Bakan Tunç’un “makul sürede yargılanma hakkını güvence altına almak amacıyla hem yapısal hem teknik düzenlemeleri hayata geçiriyoruz” açıklaması, yargı sisteminde uzun süredir hissedilen reform ihtiyacının artık devlet politikası haline geldiğini göstermektedir. Reform paketi, AİHS m.6 ve Anayasa m.36 ile tam bir paralellik arz etmekte; bireylerin devlete karşı adil yargılanma güvencelerini pekiştirmeyi amaçlamaktadır.
SONUÇ
Makul sürede yargılanma hakkı, adil yargılanma hakkının ayrılmaz bir parçası olup hem Anayasa hem de AİHS düzeyinde koruma altındadır. Türkiye’de yargılamaların uzun sürmesi, yalnızca adaletin gecikmesine değil, ekonomik düzende de ciddi bozulmalara yol açmaktadır. Enflasyonist ortamda yasal faiz oranlarının düşük kalması, alacaklıların tatminini engellemekte ve adaletin ekonomik karşılığını zayıflatmaktadır.
Adalet Bakanı Yılmaz Tunç’un açıkladığı reform paketi, yargının hızlandırılması ve yargıya güvenin yeniden tesisi açısından önemli bir adımdır. Bununla birlikte, reformların yalnızca yasal değişikliklerle sınırlı kalmaması; yargı mensubu sayısının artırılması, dijital sistemlerin geliştirilmesi, bilirkişi ve tebligat süreçlerinin sadeleştirilmesi gibi tamamlayıcı önlemlerle desteklenmesi gerekmektedir.
Zira gerçek anlamda hukuk devleti, yalnızca adaletli kararların verilmesiyle değil, bu kararların makul bir süre içinde verilmesiyle mümkündür.
Av.
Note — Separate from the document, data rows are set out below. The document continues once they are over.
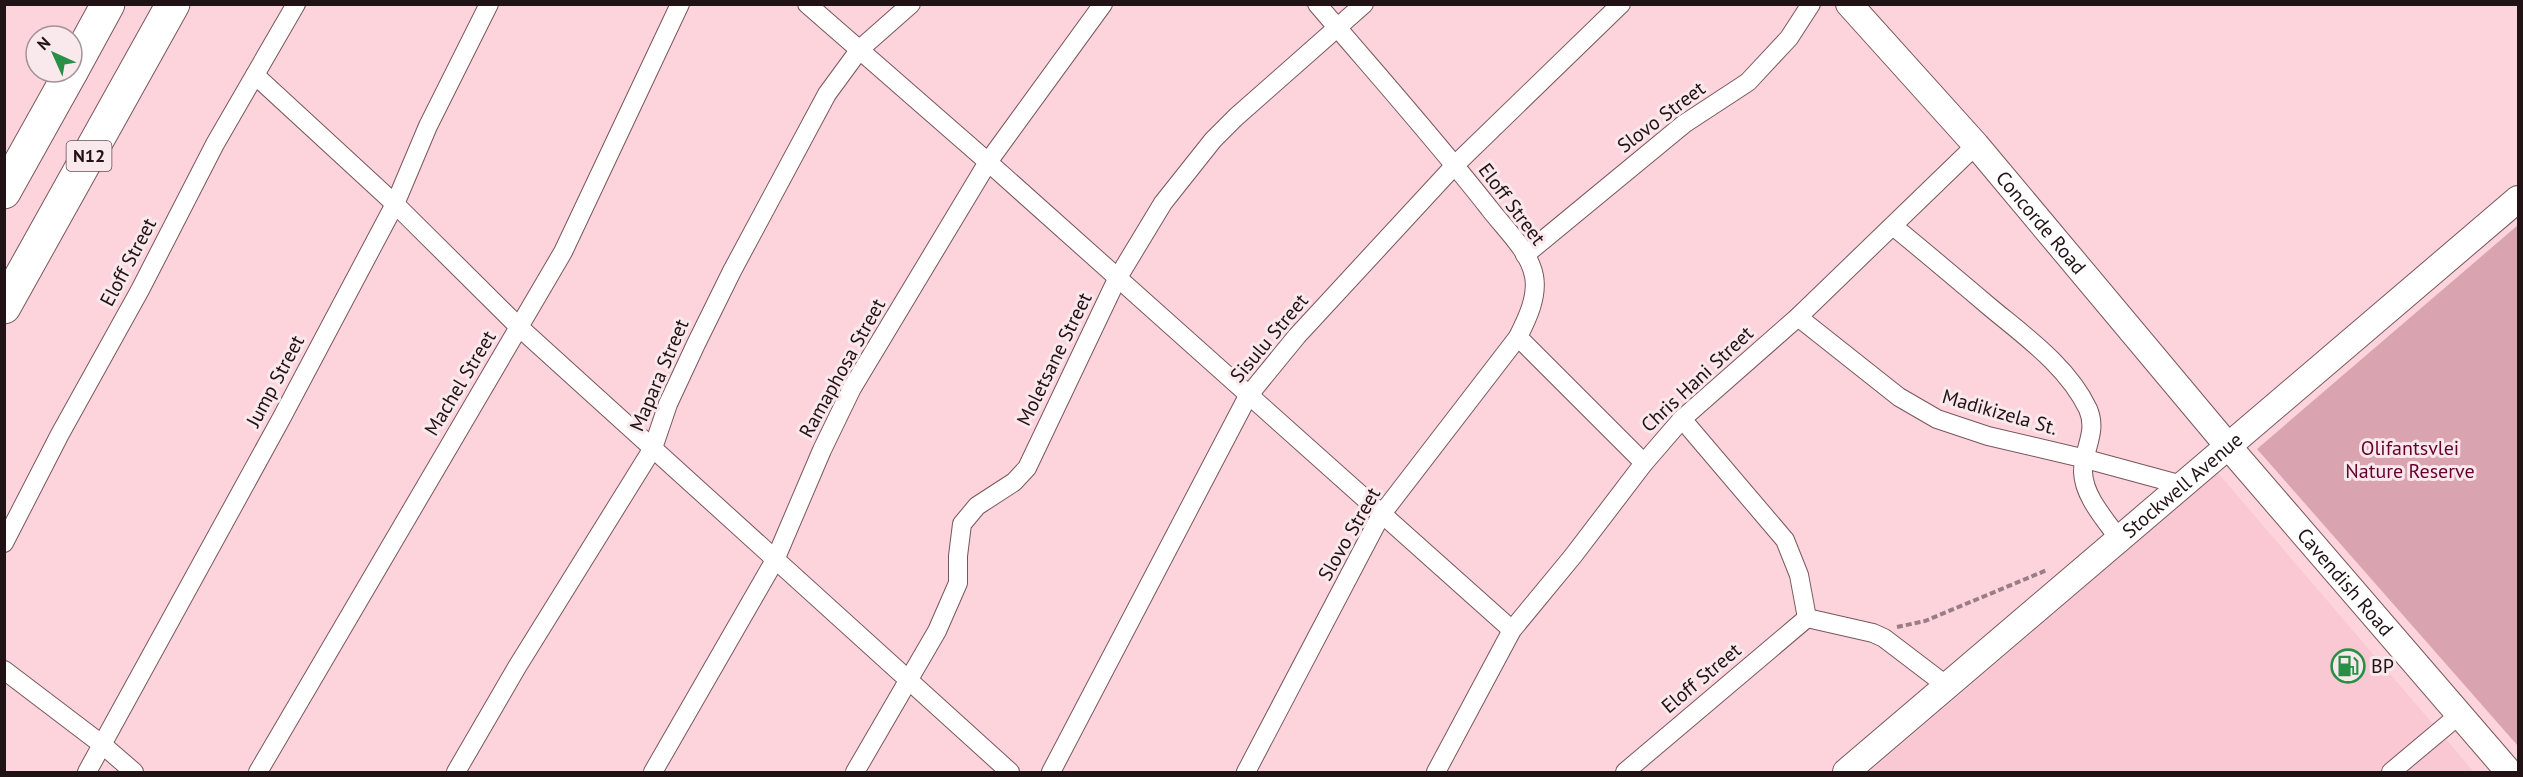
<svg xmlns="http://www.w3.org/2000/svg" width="2523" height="777" font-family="'PT Sans',sans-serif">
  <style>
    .built { fill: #fac8d3 }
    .green { fill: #d9a4b0 }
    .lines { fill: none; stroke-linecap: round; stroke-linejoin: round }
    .street-casing { stroke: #79565d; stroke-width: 20 }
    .secondary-casing { stroke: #79565d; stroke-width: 28 }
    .highway-casing { stroke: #79565d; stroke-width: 35 }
    .path { stroke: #9b7e84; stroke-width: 4; stroke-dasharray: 6 3; stroke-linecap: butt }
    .street { stroke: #fff; stroke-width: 18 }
    .secondary { stroke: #fff; stroke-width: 26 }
    .highway { stroke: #fff; stroke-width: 33 }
    .labels { text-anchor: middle; stroke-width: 6; stroke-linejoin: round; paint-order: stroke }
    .shield { fill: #f9e8ec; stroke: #615256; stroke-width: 1.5 }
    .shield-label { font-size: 18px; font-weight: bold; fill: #201215 }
    .street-label { font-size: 20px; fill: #201215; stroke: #f9e8ec }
    .park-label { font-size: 20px; fill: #66002c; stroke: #f9e8ec }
    .poi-label { font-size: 20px; fill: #201215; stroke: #f9e8ec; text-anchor: start }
  </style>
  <rect width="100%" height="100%" fill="#fdd4dc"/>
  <polygon class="built" points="2218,473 2474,772 1869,772"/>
  <polygon class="green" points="2518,225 2518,746 2257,449"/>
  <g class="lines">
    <defs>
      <g id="street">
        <polyline points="807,4 988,162 1512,630"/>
        <path d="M1317,4C1375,72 1434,138 1489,208C1504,228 1529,250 1534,276C1538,297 1527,319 1518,337L1644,463"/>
        <polyline points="255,75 395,204 519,327 1010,772"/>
        <path d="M1893,226C1926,253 1958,280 1991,308C2026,337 2068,367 2088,409C2098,432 2083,449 2083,472C2084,497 2105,519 2119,539"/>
        <polyline points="1525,255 1684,124 1748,82 1789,38 1811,4"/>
        <polyline points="1798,317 1899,397 1937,419 1988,436 2086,459 2182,485"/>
        <polyline points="1682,419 1785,540 1799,575 1807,618 1873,633 1884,638 1947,686"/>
        <polyline points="4,543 60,434 140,290 215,144 296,4"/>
        <polyline points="4,670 104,746 134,772"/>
        <polyline points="87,772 281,419 395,204 428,126 489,4"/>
        <polyline points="258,772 563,252 680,4"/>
        <polyline points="456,772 517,667 653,448 668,404 696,344 732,271 827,94 860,49 911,4"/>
        <polyline points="653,772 775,560 822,450 852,388 988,162 1103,4"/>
        <polyline points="855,772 937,631 958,583 958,556 962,524 977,506 1014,482 1027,468 1117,279 1163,203 1213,140 1236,117 1364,4"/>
        <polyline points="1051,772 1248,396 1297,336 1455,165 1621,4"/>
        <polyline points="1246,772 1381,515 1518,337"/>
        <polyline points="1436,772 1512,630 1573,556 1644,463 1682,419 1798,317 1976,145"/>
        <polyline points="1625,772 1807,618"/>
        <polyline points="2391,772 2459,715"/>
      </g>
      <g id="secondary">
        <path id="s1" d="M1849,4L1976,145L2228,446L2509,772"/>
        <path id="s2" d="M1846,772L2518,199"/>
      </g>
      <g id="highway">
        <polyline points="72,70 108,4"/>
        <polyline points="4,192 71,72"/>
        <polyline points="4,307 173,4"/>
      </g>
    </defs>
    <use href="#street" class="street-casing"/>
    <use href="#secondary" class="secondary-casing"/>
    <use href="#highway" class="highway-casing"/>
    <polyline class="path" points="1897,627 1925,621 2047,570"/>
    <use href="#street" class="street"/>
    <use href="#secondary" class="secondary"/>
    <use href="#highway" class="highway"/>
  </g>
  <defs>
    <symbol id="fuel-ring" viewBox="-11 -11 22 22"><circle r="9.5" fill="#f9e8ec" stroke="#289046" stroke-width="1.5"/><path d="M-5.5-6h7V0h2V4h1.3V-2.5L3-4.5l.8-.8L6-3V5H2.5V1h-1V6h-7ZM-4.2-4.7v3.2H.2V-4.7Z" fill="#289046"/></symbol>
  </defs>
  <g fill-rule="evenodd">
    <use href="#fuel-ring" x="2329" y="647" width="38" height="38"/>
  </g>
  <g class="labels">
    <rect class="shield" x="66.5" y="141" width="45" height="30" rx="4.5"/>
    <g class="shield-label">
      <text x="89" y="162">N12</text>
    </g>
    <g class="street-label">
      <text transform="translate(1661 117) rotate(-37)" y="7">Slovo Street</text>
      <text transform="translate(1512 204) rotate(53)" y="7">Eloff Street</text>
      <text dy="7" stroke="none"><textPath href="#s1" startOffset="291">Concorde Road</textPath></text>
      <text transform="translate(128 262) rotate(-62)" y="7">Eloff Street</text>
      <text transform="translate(1269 338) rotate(-50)" y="7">Sisulu Street</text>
      <text transform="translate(1054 359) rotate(-64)" y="7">Moletsane Street</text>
      <text transform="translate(842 368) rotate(-61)" y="7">Ramaphosa Street</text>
      <text transform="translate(659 375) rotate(-67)" y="7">Mapara Street</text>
      <text transform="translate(1697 379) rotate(-43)" y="7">Chris Hani Street</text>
      <text transform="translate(275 381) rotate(-62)" y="7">Jump Street</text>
      <text transform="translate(460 383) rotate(-59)" y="7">Machel Street</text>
      <text transform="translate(2000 412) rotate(16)" y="7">Madikizela St.</text>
      <text dy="7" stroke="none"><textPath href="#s2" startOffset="442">Stockwell Avenue</textPath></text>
      <text transform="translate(1349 534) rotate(-60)" y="7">Slovo Street</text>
      <text dy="7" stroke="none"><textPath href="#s1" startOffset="762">Cavendish Road</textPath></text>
      <text transform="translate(1701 678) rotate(-40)" y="7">Eloff Street</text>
    </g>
    <g class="park-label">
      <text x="2410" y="455">Olifantsvlei<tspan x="2410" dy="23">Nature Reserve</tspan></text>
    </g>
    <g class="poi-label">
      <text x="2371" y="673">BP</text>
    </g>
  </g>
  <rect width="2523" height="777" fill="none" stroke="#201215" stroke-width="12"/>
  <g transform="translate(54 54) rotate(315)"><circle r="28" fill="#f9e8ec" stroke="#a29296" stroke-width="1.5"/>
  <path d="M0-4.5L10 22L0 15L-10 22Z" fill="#289046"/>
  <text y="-9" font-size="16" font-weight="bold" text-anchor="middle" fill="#201215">N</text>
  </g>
</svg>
Selenay Feyza BIKMAZ TÜREN
KAYNAKÇA
- Avrupa İnsan Hakları Sözleşmesi, m.6.
- Türkiye Cumhuriyeti Anayasası, m.36, m.141.
- Tatlıdil, Sıla, Anayasa Mahkemesi Kararlarına Göre Makul Sürede Yargılanma Hakkı – Sürenin Aşılması ve Sonuçları, TBB Dergisi, 2019, s.10-19.
- Şahin, İsmail, Anayasa Mahkemesi Kararlarında Makul Sürede Yargılanma Hakkının İhlali, Yargı ve Hukuk Dergisi, 2019/1, s.223-255.
- AİHM, Ümmühan Kaplan/Türkiye, Başvuru No: 24240/07, Karar Tarihi: 20.03.2012.
- AİHM, Büker/Türkiye, Başvuru No: 29921/96, Karar Tarihi: 24.10.2000.
- Anayasa Mahkemesi, Bekir Yazıcı Başvurusu, B. No: 2013/3044, Karar Tarihi: 17.12.2015.
- Adalet Bakanı Yılmaz Tunç’un açıklamaları, Sabah Gazetesi, 2025.